My meditations were interrupted by Nefret and Ramses. Her rose-petal cheeks aglow, the girl dropped into the chair at my side and glowered at her foster brother, who stood with arms folded and face expressionless. Ramses had graduated to long trousers that year – the sudden elongation of his lower limbs having made that decision advisable on aesthetic if no other grounds – and with his curly hair brushed into a rampant crest, he resembled a critical stork.
‘Ramses says I may not dance with Sir Edward,’ Nefret exclaimed. ‘Aunt Amelia, tell him –’
‘Sir Edward,’ said Ramses, prominent nose quivering, ‘is not a suitable person for Nefret to know. Mother, tell her –’

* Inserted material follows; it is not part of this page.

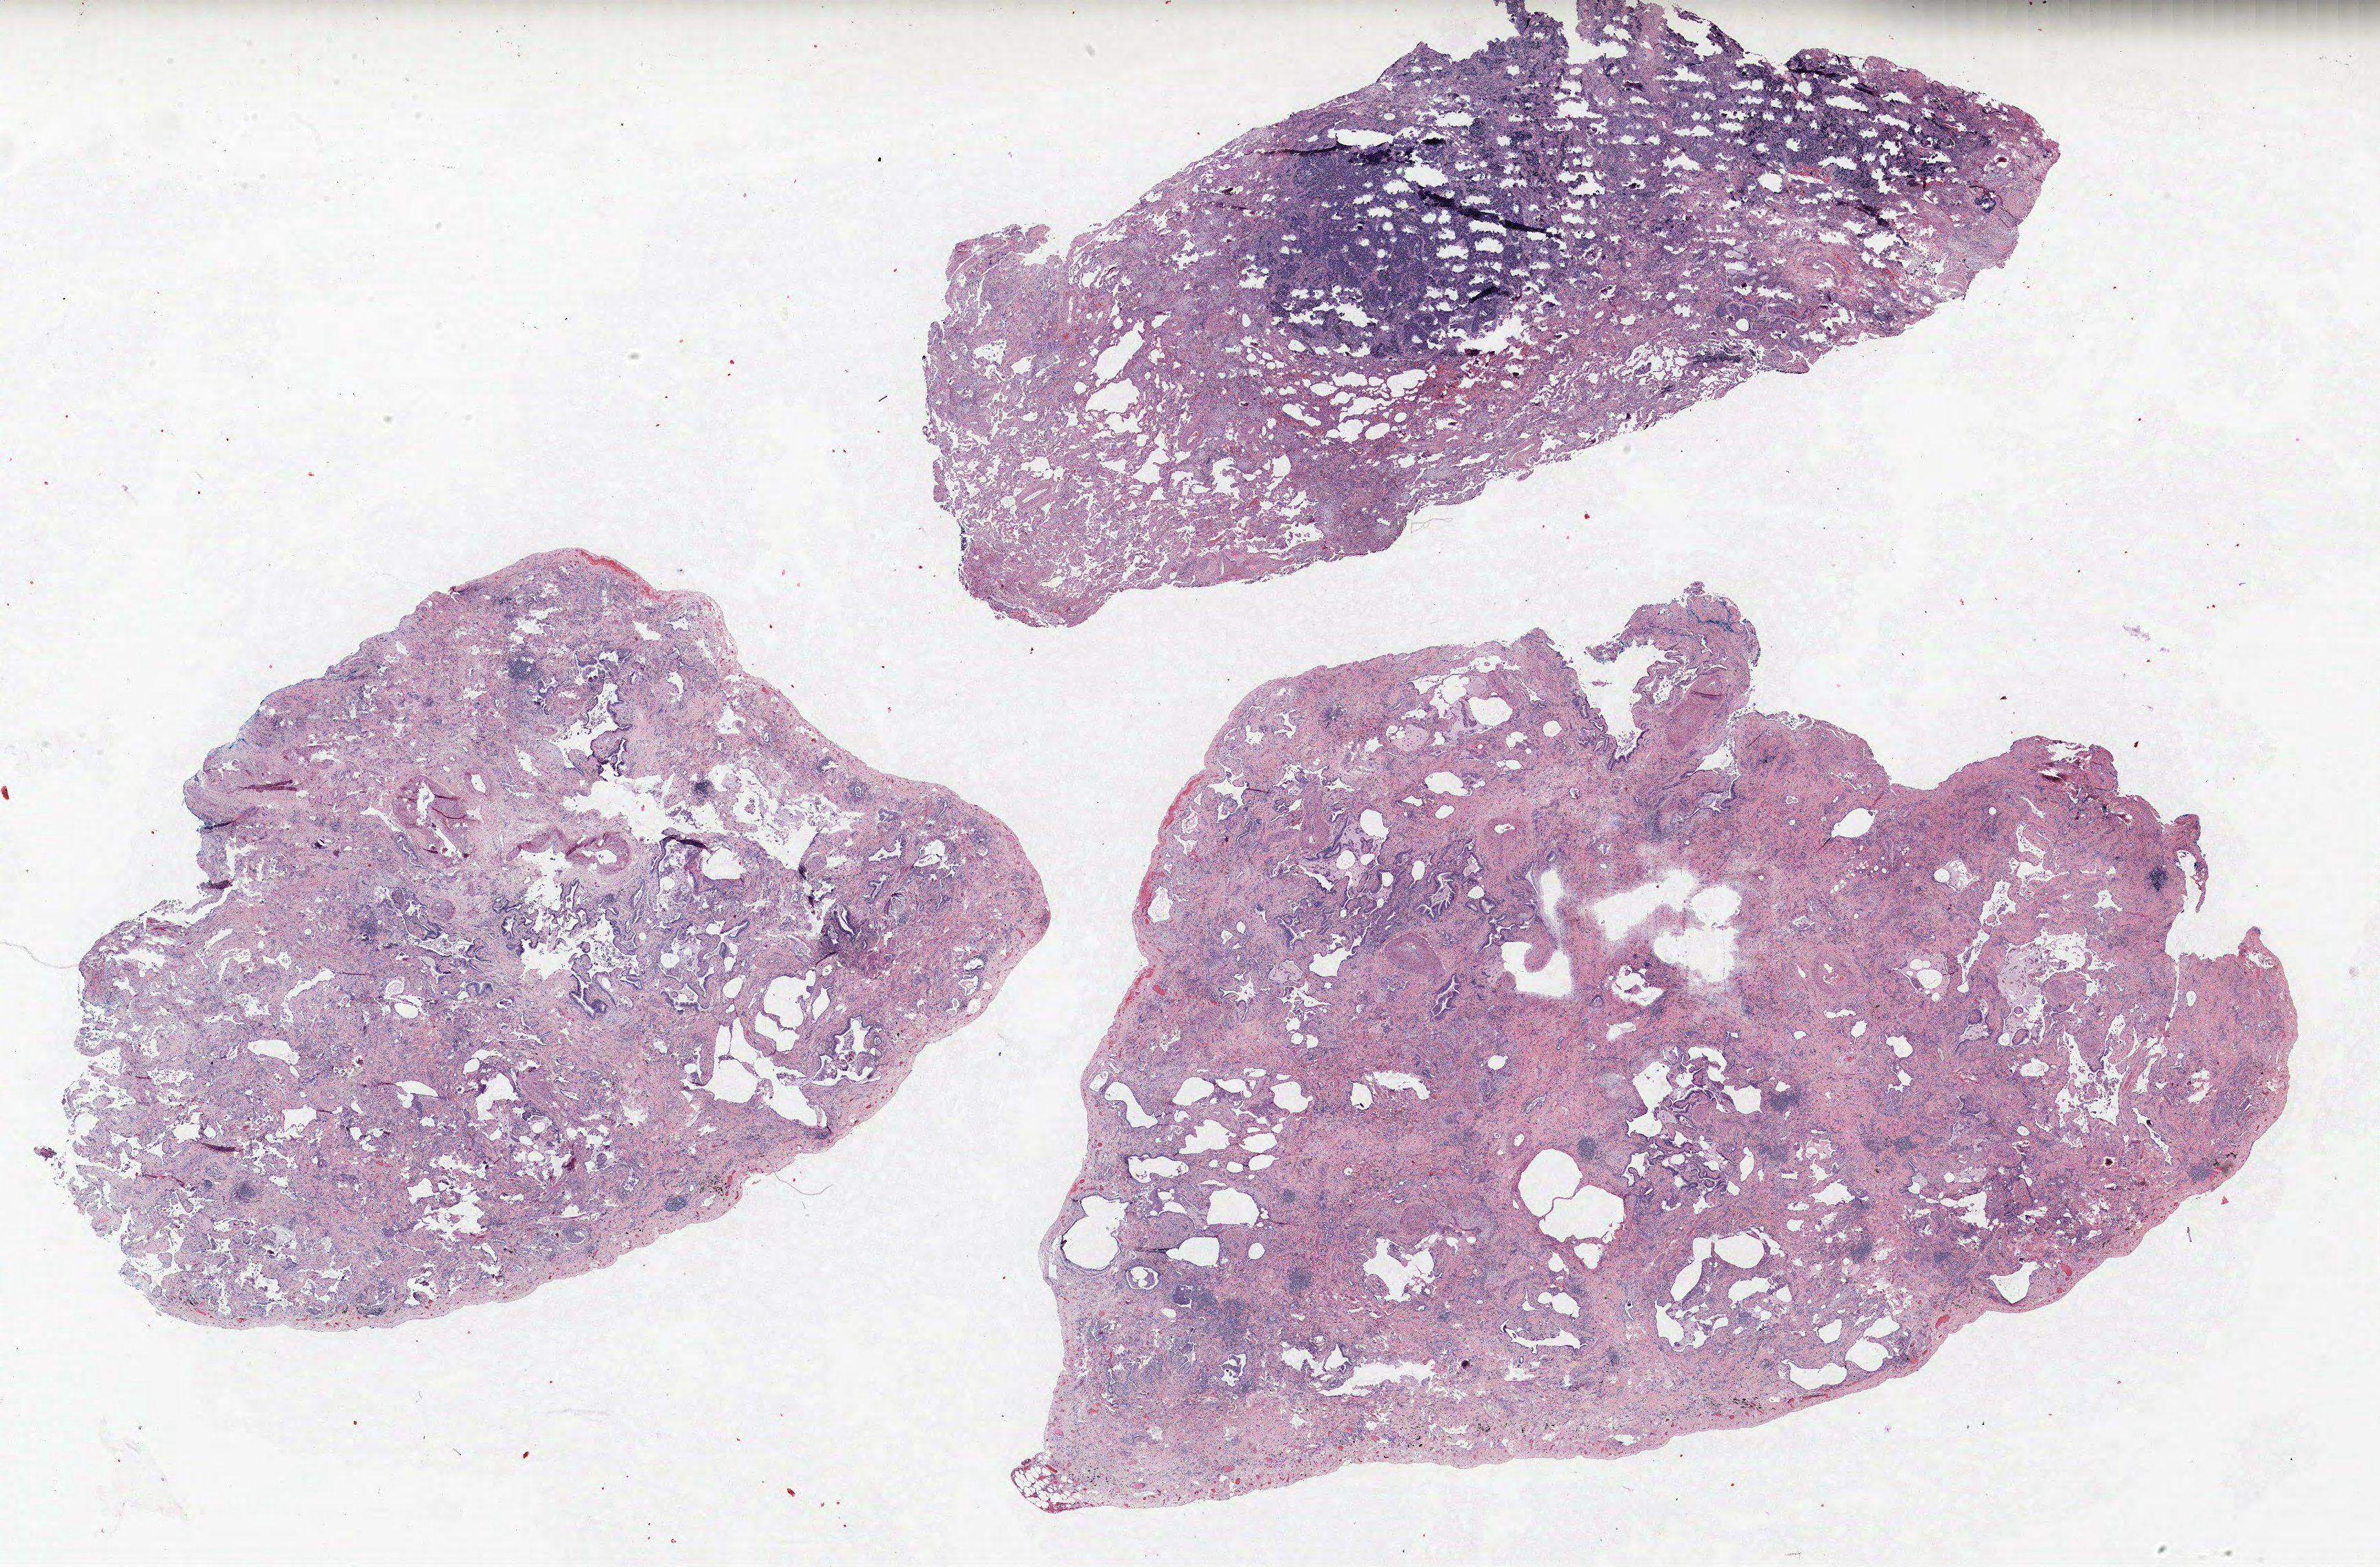
Whole-slide histology image, Hematoxylin and eosin (H&E) stained — shown as a low-resolution overview of the whole scanned area (about 27.6 x 18.2 mm, acquisition: 40x scan), FFPE section, lung tissue. Male, age 56 at enrolment.
Stage (AJCC 6th edition): IIIA. Participant's lung-cancer diagnosis: Large cell neuroendocrine carcinoma (ICD-O-3 8013/3). Primary tumour location (clinical record): right upper lobe. ICD-O-3 topography: upper lobe of lung (C34.1). Tumour size (pathology): 10 mm.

‘Be quiet, both of you,’ I said sharply. ‘I will be the judge of who constitutes a proper associate for Nefret.’
‘Hmph,’ said Ramses.
Nefret said something I did not understand. I supposed it to be one of the Nubian swearwords to which she resorted when in a temper. Temper, and the heat of the room, would have reduced any other female countenance to an ugly state of red-faced perspiration, but she could never appear other than beautiful; her cornflower-blue eyes sparkled wickedly and the sheen of perspiration that bedewed her skin made it glow as if lit from within.
‘Ramses,’ I said, ‘please go and ask Miss Marmaduke to dance. You owe her that courtesy, since she is to be your tutor.’